■ **The task**:
A line belongs in the answer if it contains "bare"; copy every such line from the entries below.

Saved data entries:
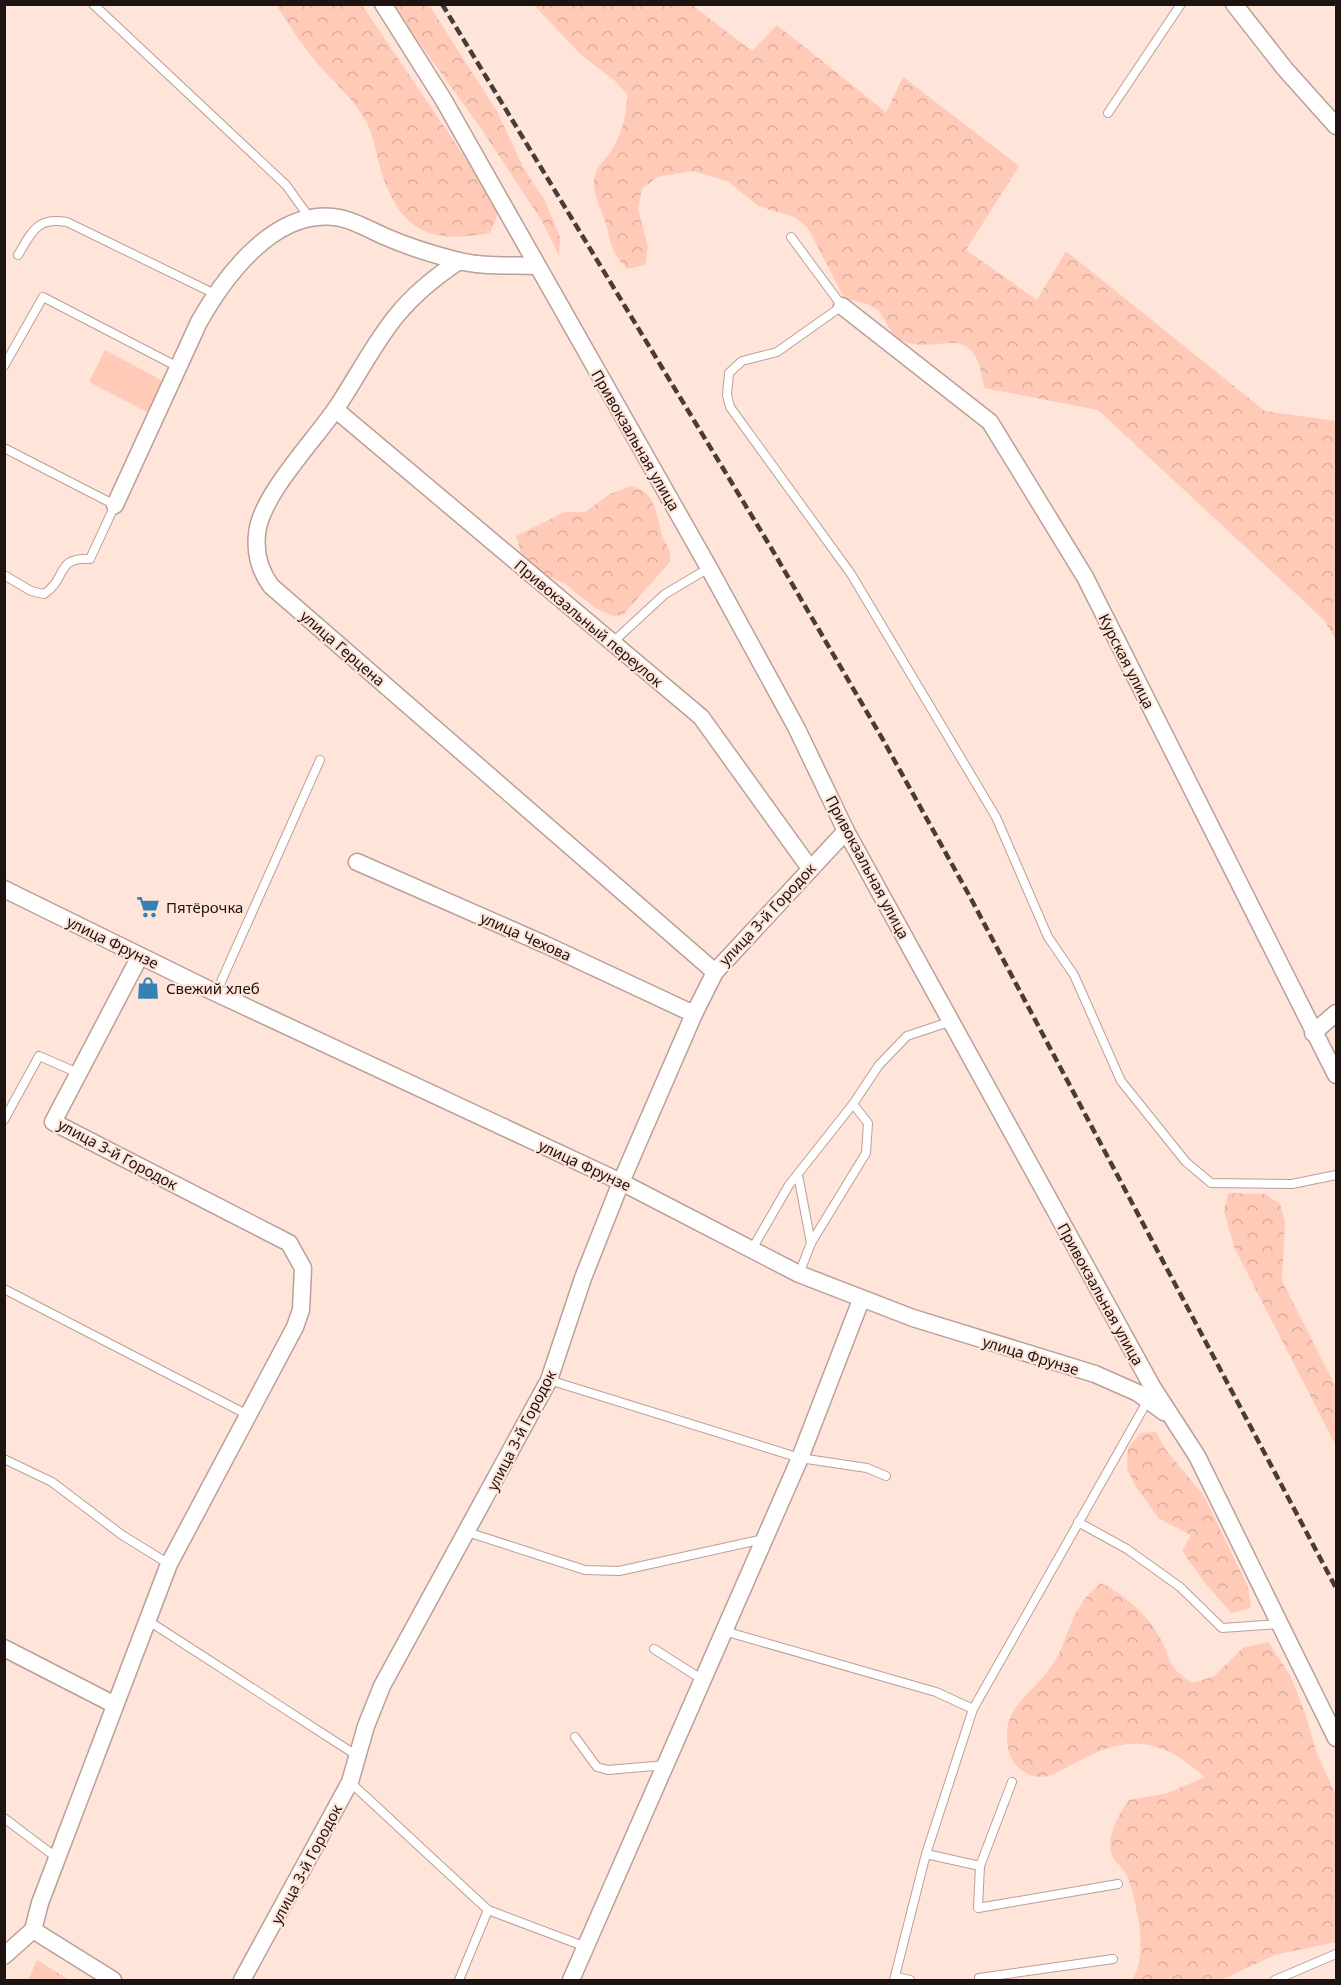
<svg xmlns="http://www.w3.org/2000/svg" width="1341" height="1985" font-family="'Noto Sans',sans-serif">
<style>
.grass{fill:url(#grass-tufts)}
.forest{fill:url(#forest-crowns)}
.pitch{fill:#ffcbb8}
.lines{fill:none;stroke-linecap:round;stroke-linejoin:round}
.lane-casing{stroke:#b9a098;stroke-width:10}
.street-casing{stroke:#b9a098;stroke-width:19}
.lane{stroke:#fff;stroke-width:8}
.street{stroke:#fff;stroke-width:16}
.rail{stroke:#483c37;stroke-width:4.5;stroke-dasharray:9 4.5;stroke-linecap:butt}
.labels{text-anchor:middle;dominant-baseline:central;stroke-width:4.5;stroke-linejoin:round;paint-order:stroke}
.street-label{font-size:15px;fill:#1d1411;stroke:#ffe4da}
.poi-label{font-size:15px;fill:#1d1411;stroke:#ffe4da;text-anchor:start}
</style>
<defs>
<pattern id="grass-tufts" width="24" height="20" patternUnits="userSpaceOnUse" patternTransform="scale(1.5)"><rect width="24" height="20" fill="#ffcbb8"/><path d="M3 7l-1-3M5 7V3M7 7l1-3M15 17l-1-3M17 17v-4M19 17l1-3" fill="none" stroke="#daad9d"/></pattern>
<pattern id="forest-crowns" width="20" height="18" patternUnits="userSpaceOnUse" patternTransform="scale(1.5)"><rect width="20" height="18" fill="#ffcbb8"/><path d="M2 6a3 3 0 1 1 6 0M12 15a3 3 0 1 1 6 0" fill="none" stroke="#daad9d"/></pattern>
</defs>
<rect width="100%" height="100%" fill="#ffe4da"/>
<path class="grass" d="M37,1960L69,1980H28Z"/>
<g class="forest">
<path d="M276,5H362L470,165L494,195L497,216L490,233C433,244 403,233 383,177C376,157 375,135 363,116C349,94 328,77 312,57C299,41 288,22 276,5Z"/>
<path d="M392,5H429L498,113L523,167L545,201L560,237L559,256L542,221L480,127Z"/>
<path d="M534,5H692L752,51L777,25L886,112L903,77L1019,166L966,250L1037,300L1066,251L1265,411L1336,421V640L1324,620L1098,410L984,388C975,314 937,358 901,340C890,335 886,320 879,311C872,304 853,301 844,298L808,228L794,217L758,206L729,182L693,171L657,177L642,189L638,209L648,247L645,265L627,269C612,254 611,244 606,224C602,210 594,199 594,184C593,168 606,160 613,148C623,131 627,113 627,94L614,80L581,55Z"/>
<path d="M631,486C656,491 656,515 662,535C666,546 672,549 670,562L630,607L623,615L613,616L595,608L564,583L545,576L522,557L516,536L565,512H585L610,494Z"/>
<path d="M1228,1193L1265,1194L1280,1204L1285,1222L1282,1281L1336,1387V1446L1234,1247L1224,1211Z"/>
<path d="M1156,1432L1166,1450L1204,1496L1248,1587L1251,1608L1231,1613L1205,1583L1182,1551L1191,1535L1159,1519L1136,1487L1127,1469L1128,1448L1140,1433Z"/>
<path d="M1101,1583C1123,1594 1147,1614 1159,1636C1173,1661 1166,1668 1194,1683L1214,1676L1243,1648L1268,1642L1290,1675L1305,1713L1316,1751L1336,1795V1942L1275,1955L1221,1980H1132C1149,1956 1137,1899 1126,1874C1123,1867 1114,1862 1112,1855C1106,1836 1118,1815 1129,1800L1168,1793L1205,1777C1184,1760 1166,1745 1138,1744C1119,1742 1093,1753 1077,1762C1067,1766 1054,1776 1043,1777C1028,1778 1013,1767 1009,1752C999,1711 1025,1700 1048,1671C1073,1639 1064,1613 1101,1583Z"/>
</g>
<path class="pitch" d="M105,350L163,381L147,412L89,382Z"/>
<g class="lines">
<g class="lane-casing">
<g id="lane">
<path d="M93,4L286,185L309,217"/>
<path d="M1108,113L1181,4"/>
<path d="M791,237L842,306L777,352L742,361L729,373L727,395L730,407L851,574L996,817L1048,937L1074,975L1121,1081L1186,1162L1211,1183L1292,1184L1336,1175"/>
<path d="M18,255C32,232 36,217 67,222L215,294"/>
<path d="M4,366L43,297L178,367"/>
<path d="M4,448L115,505L90,559C55,557 68,578 44,594L31,591L4,575"/>
<path d="M613,642L665,594L709,568"/>
<path d="M216,993L320,760"/>
<path d="M4,1120L39,1056L78,1073"/>
<path d="M798,1175L811,1243"/>
<path d="M752,1249L789,1185L853,1104"/>
<path d="M799,1274L811,1243L866,1153L868,1123L853,1104L879,1065L907,1036L952,1021"/>
<path d="M4,1289L248,1415"/>
<path d="M549,1380L800,1458L867,1468L886,1476"/>
<path d="M4,1459L52,1482L122,1535L169,1564"/>
<path d="M1078,1522L1127,1549L1180,1587L1222,1628L1280,1624"/>
<path d="M467,1532L585,1570L619,1571L764,1539"/>
<path d="M147,1620L356,1755"/>
<path d="M724,1631L936,1692L973,1709"/>
<path d="M654,1649L703,1680"/>
<path d="M575,1737L597,1767L608,1770L666,1765"/>
<path d="M350,1782L488,1910L586,1947"/>
<path d="M4,1818L57,1858"/>
<path d="M926,1854L980,1866L1012,1782"/>
<path d="M980,1866L978,1908L1118,1884"/>
<path d="M897,1977L910,1980"/>
<path d="M459,1980L488,1910"/>
<path d="M894,1980L926,1854L973,1709L1148,1400"/>
<path d="M979,1980V1978L1113,1959"/>
<path d="M1275,1980L1336,1954"/>
</g>
</g>
<g class="street-casing">
<g id="street">
<path d="M383,4L443,99L709,568L796,727L846,831L1153,1388L1197,1456L1336,1738"/>
<path d="M1234,4L1285,69L1336,126"/>
<path d="M459,261C435,277 415,293 397,315C374,343 357,377 337,407C315,440 260,496 257,534C255,553 260,571 271,586L715,972"/>
<path d="M842,306L990,422L1085,577L1336,1075"/>
<path d="M336,410L701,717L809,867"/>
<path d="M115,505L199,322C226,274 277,206 340,218C355,221 372,231 386,237C409,247 432,254 455,260C480,267 511,265 537,266"/>
<path d="M357,862L544,944L694,1014"/>
<path d="M4,889L216,993L621,1182L799,1274L913,1318L1095,1374L1138,1393L1164,1412"/>
<path d="M1313,1033L1336,1013"/>
<path d="M4,1648L115,1705"/>
<path d="M33,1930L40,1903L169,1564L295,1327L301,1310L303,1268L289,1243L53,1122L140,956"/>
<path d="M33,1930L113,1980"/>
<path d="M4,1956L33,1930"/>
<path d="M242,1980L350,1782L366,1726L382,1686L549,1380L583,1278L621,1182L694,1014L715,972L846,831"/>
<path d="M571,1980L800,1458L861,1300"/>
</g>
</g>
<use href="#lane" class="lane"/>
<use href="#street" class="street"/>
<path class="rail" d="M442,4L770,546L882,738L969,895L1336,1588"/>
</g>
<defs>
<g id="supermarket-bare" transform="scale(1.8)"><path d="M-6-5.5h2.5l.6 2H6L4.5 2H-2.5L-4.4-4H-6ZM-1.5 3.2a1.3 1.3 0 1 0 .1 0ZM3 3.2a1.3 1.3 0 1 0 .1 0Z" fill="#3681b4" stroke="#ffe4da" stroke-width="2.5" paint-order="stroke"/></g>
<g id="shop-bare" transform="scale(1.8)"><path d="M-5-2.5h2.3a2.7 3.5 0 0 1 5.4 0H5L5.5 6h-11ZM-1.5-2.5h3a1.5 2.3 0 0 0-3 0Z" fill="#3681b4" stroke="#ffe4da" stroke-width="2.5" paint-order="stroke"/></g>
</defs>
<g fill-rule="evenodd">
<use href="#supermarket-bare" x="148" y="907"/>
<use href="#shop-bare" x="148" y="988"/>
</g>
<g class="labels">
<g class="street-label">
<text transform="translate(636 440) rotate(60)">Привокзальная улица</text>
<text transform="translate(589 623) rotate(40)">Привокзальный переулок</text>
<text transform="translate(343 648) rotate(41)">улица Герцена</text>
<text transform="translate(1127 661) rotate(63)">Курская улица</text>
<text transform="translate(868 867) rotate(62)">Привокзальная улица</text>
<text transform="translate(767 914) rotate(-47)">улица 3-й Городок</text>
<text transform="translate(526 936) rotate(24)">улица Чехова</text>
<text transform="translate(113 942) rotate(26)">улица Фрунзе</text>
<text transform="translate(118 1154) rotate(28)">улица 3-й Городок</text>
<text transform="translate(585 1165) rotate(25)">улица Фрунзе</text>
<text transform="translate(1101 1294) rotate(61)">Привокзальная улица</text>
<text transform="translate(1031 1355) rotate(17)">улица Фрунзе</text>
<text transform="translate(521 1430) rotate(-63)">улица 3-й Городок</text>
<text transform="translate(306 1864) rotate(-62)">улица 3-й Городок</text>
</g>
<g class="poi-label">
<text x="166" y="907">Пятёрочка</text>
<text x="166" y="988">Свежий хлеб</text>
</g>
</g>
<rect width="1341" height="1985" fill="none" stroke="#1d1411" stroke-width="12"/>
</svg>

■ **The answer**:
<g id="supermarket-bare" transform="scale(1.8)"><path d="M-6-5.5h2.5l.6 2H6L4.5 2H-2.5L-4.4-4H-6ZM-1.5 3.2a1.3 1.3 0 1 0 .1 0ZM3 3.2a1.3 1.3 0 1 0 .1 0Z" fill="#3681b4" stroke="#ffe4da" stroke-width="2.5" paint-order="stroke"/></g>
<g id="shop-bare" transform="scale(1.8)"><path d="M-5-2.5h2.3a2.7 3.5 0 0 1 5.4 0H5L5.5 6h-11ZM-1.5-2.5h3a1.5 2.3 0 0 0-3 0Z" fill="#3681b4" stroke="#ffe4da" stroke-width="2.5" paint-order="stroke"/></g>
<use href="#supermarket-bare" x="148" y="907"/>
<use href="#shop-bare" x="148" y="988"/>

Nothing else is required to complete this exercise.